Giizmodo and Wired continue to reveal inconsistencies in Wright’s story.

Who is Craig Wright – a genius invented bitcoin or equally talented hoaxer who created this astonishing story and made us believe it? Day after day we waver between these two options.

In the very beginning, when Wired and Gizmodo published their investigations, the reliability of arguments seemed to be indisputable. Both sources have managed to collect some evidence proving the identity of bitcoin’s creator.

It included a number of blog posts, leaked emails, transcripts, and accounting forms. Soon after the exposure, the house of Wright was searched by the Australian Federal police. The officials however denied the assumption that the raids were related to the bitcoin claims.

Mr. Wright in his turn went into hiding. His digital existence has almost completely disappeared. Several of his public accounts, including Facebook, YouTube and Google+, have been completely deleted.

Soon after the shocking news experts looked at the situation rationally and at once found a whole bunch of contradictions. It turned out that the evidence provided by Wired and Gizmodo was sent to at least three other outlets (Newsweek, Yahoo News and Nathaniel Popper at The New York Times). Thus someone wanted the story to get out as soon as possible. Many of the blog posts pointing to Wright’s role in launching Bitcoin were edited as recently as 2014.

Emin Gün Sirer, an associate professor at Cornell University, knows Craig Wright and insists that the whole story of him being Satoshi Nakamoto is a plot. “Craig Wright is not Satoshi. Could not have been.

And before him, Dorian was not Satoshi, either — or rather, he was very much Satoshi Nakamoto, the model railroad enthusiast, not the fellow behind Bitcoin,” he says. Ian Grigg echoes the opinion of Sirer that Wright was the target of an extortion plot, which culminated in both the reports and Wright’s arrest.
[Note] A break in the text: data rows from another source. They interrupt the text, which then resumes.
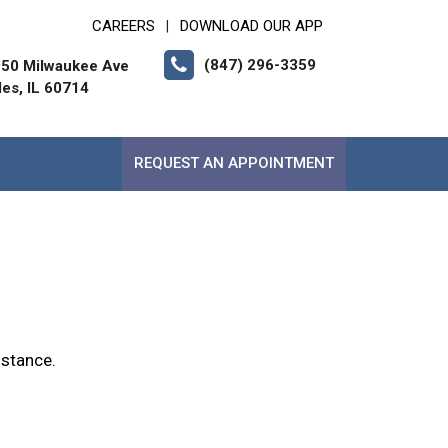
CAREERS
DOWNLOAD OUR APP
|
(847) 296-3359
50 Milwaukee Ave
les, IL 60714
REQUEST AN APPOINTMENT
istance.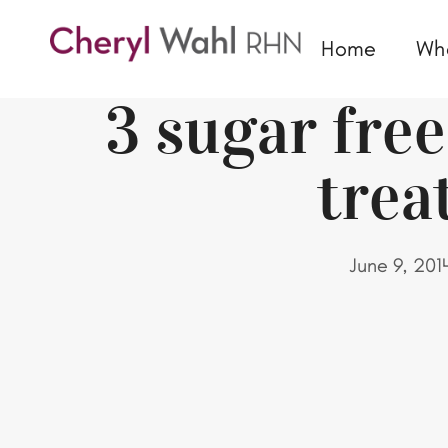
Home
Wh
3 sugar fr
trea
June 9, 201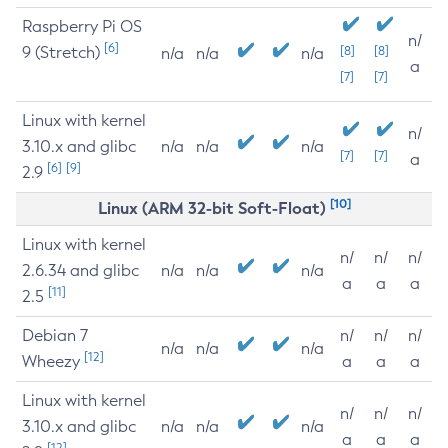
Raspberry Pi OS
n/
[6]
9 (Stretch)
[8]
[8]
n/a
n/a
n/a
a
[7]
[7]
Linux with kernel
n/
3.10.x and glibc
n/a
n/a
n/a
[7]
[7]
a
[6]
[9]
2.9
[10]
Linux (ARM 32-bit Soft-Float)
Linux with kernel
n/
n/
n/
2.6.34 and glibc
n/a
n/a
n/a
a
a
a
[11]
2.5
Debian 7
n/
n/
n/
n/a
n/a
n/a
[12]
Wheezy
a
a
a
Linux with kernel
n/
n/
n/
3.10.x and glibc
n/a
n/a
n/a
a
a
a
[12]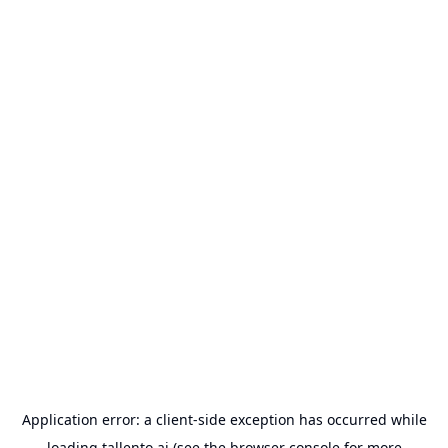
Application error: a
client
-side exception has occurred while
loading
tallento.ai
(see the
browser console
for more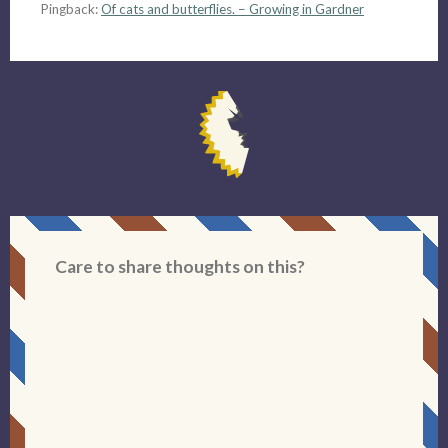
Pingback:
Of cats and butterflies. – Growing in Gardner
Care to share thoughts on this?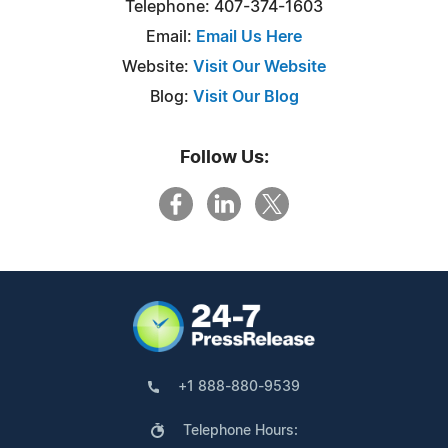
Telephone: 407-374-1603
Email:
Email Us Here
Website:
Visit Our Website
Blog:
Visit Our Blog
Follow Us:
+1 888-880-9539
Telephone Hours: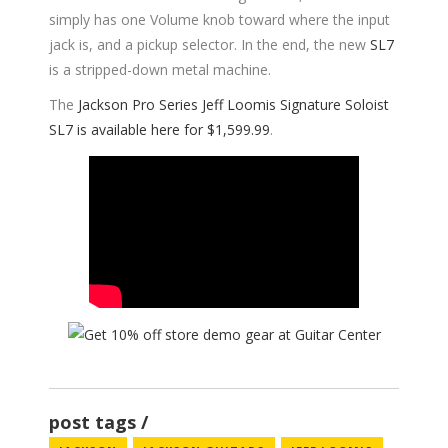
simply has one Volume knob toward where the input
jack is, and a pickup selector. In the end, the new
SL7
is a stripped-down metal machine.
The
Jackson Pro Series Jeff Loomis Signature Soloist
SL7 is available here for $1,599.99
.
post tags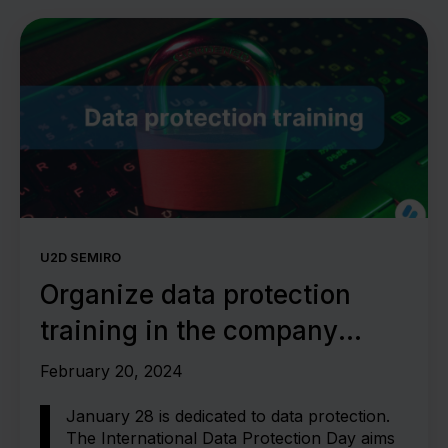
U2D SEMIRO
Organize data protection
training in the company
correctly
February 20, 2024
January 28 is dedicated to data protection.
The International Data Protection Day aims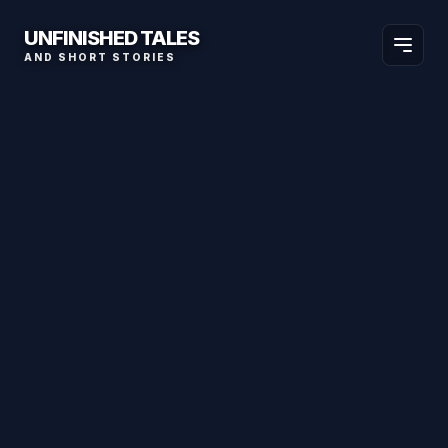
UNFINISHED TALES
AND SHORT STORIES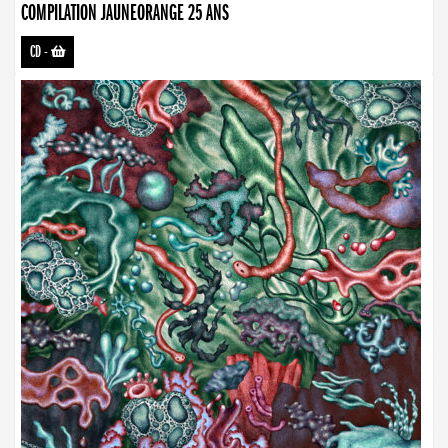
COMPILATION JAUNEORANGE 25 ANS
CD
-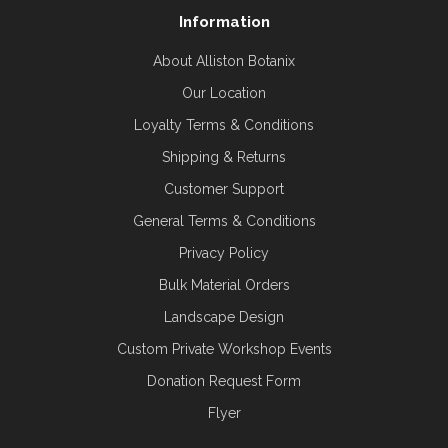
Information
About Alliston Botanix
Our Location
Loyalty Terms & Conditions
Shipping & Returns
Customer Support
General Terms & Conditions
Privacy Policy
Bulk Material Orders
Landscape Design
Custom Private Workshop Events
Donation Request Form
Flyer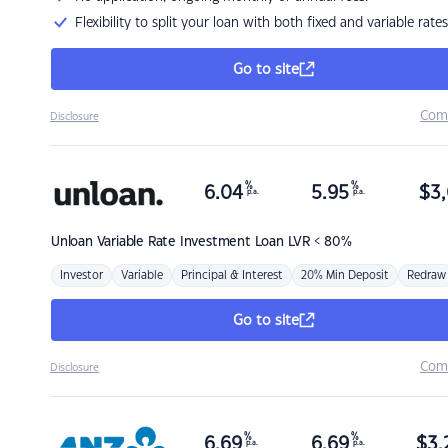
Flexibility to split your loan with both fixed and variable rates
Go to site
Com
Disclosure
%
%
6.04
5.95
$
3,
p.a.
p.a.
Unloan
Variable Rate Investment Loan LVR < 80%
Investor
Variable
Principal & Interest
20% Min Deposit
Redraw
Go to site
Com
Disclosure
%
%
6.69
6.69
$
3,
p.a.
p.a.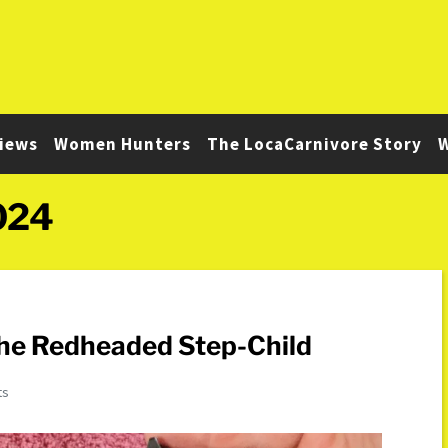
iews
Women Hunters
The LocaCarnivore Story
W
024
The Redheaded Step-Child
ts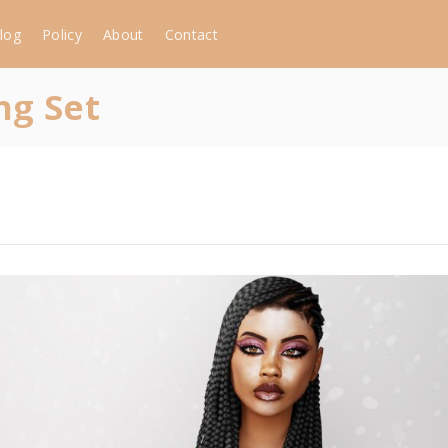
log
Policy
About
Contact
ng Set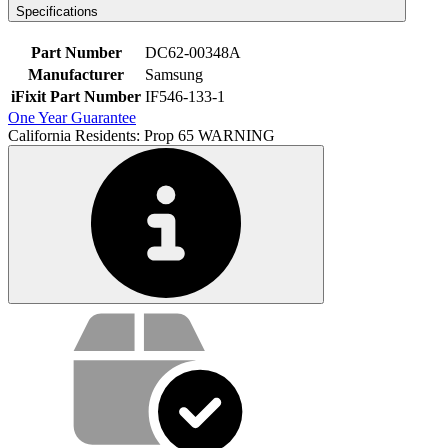
Specifications
Part Number
DC62-00348A
Manufacturer
Samsung
iFixit Part Number
IF546-133-1
One Year Guarantee
California Residents: Prop 65 WARNING
Service value proposition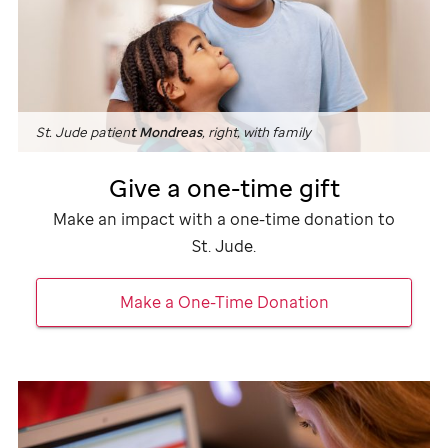
St. Jude
patien
t Mondreas
, right, with family
Give a one-time gift
Make an impact with a one-time donation to
St. Jude
.
Make a One-Time Donation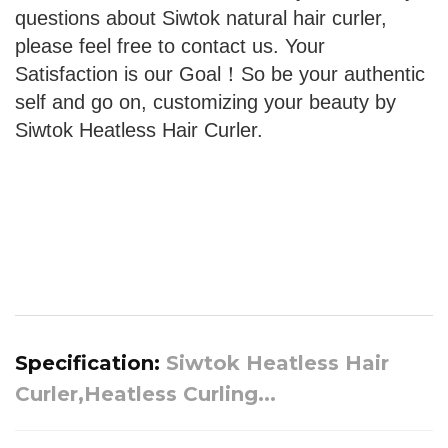
questions about Siwtok natural hair curler,
please feel free to contact us. Your
Satisfaction is our Goal！So be your authentic
self and go on, customizing your beauty by
Siwtok Heatless Hair Curler.
Specification:
Siwtok Heatless Hair
Curler,Heatless Curling...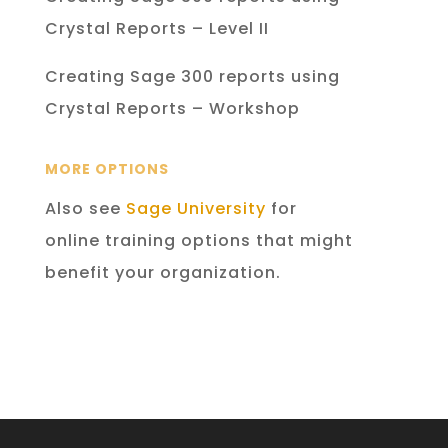
Crystal Reports – Level II
Creating Sage 300 reports using
Crystal Reports – Workshop
MORE OPTIONS
Also see
Sage University
for
online training options that might
benefit your organization.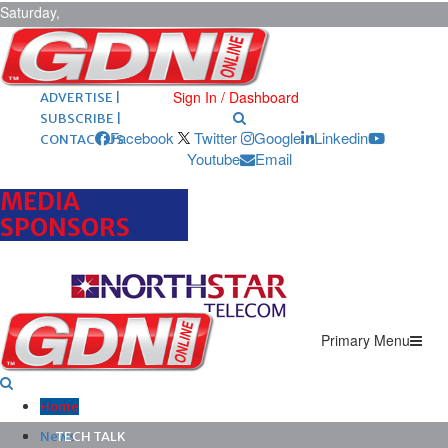
Saturday,
August 8,
2026
ARCHIVES |
POST ADS |
Sign In / Dashboard
ADVERTISE |
SUBSCRIBE |
Facebook
Twitter
Google
Linkedin
CONTACT US
Youtube
Email
MEDIA
SPONSORS
Primary Menu
Home
News
TECH TALK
Wired has discovered three more arguments for “hoaxer” version:

  • According to Wright his company Cloudcroft owns two supercomputers, one of which is said to have been built by computer-maker SGI. But SGI said to WIRED that “Cloudcroft has never been an SGI customer and SGI has no relationship with Cloudcroft CEO Craig Steven Wright.”
  • Wright had mentioned two PhDs on his LinkedIn page (now deleted), one from Charles Sturt University in Bathurst, Australia, in computer science. But that university denies that it has given Wright any PhDs. It granted him only three master’s degrees in related fields: Networking and Systems Administration, Management (Information Technology), and Information Systems Security.
  • An analysis of two PGP public keys attributed to Wright but also linked to Satoshi Nakamoto—one in our story and one in Gizmodo’s — show that they were likely created more recently than the documents in which we found them.

Gizmodo adds that only two days after the initial investigations had been published, an email appearing to originate from a known Satoshi account was posted to the bitcoin-dev mailing list. “I am not Craig Wright,” it read. “We are all Satoshi.” However it’s necessary to mention that the email might have been forged.

All of the above are great reasons to question and dig further into Wright’s apparent link to Satoshi Nakamoto. The evidence must have been carefully forged with the intent of making it seem like he was.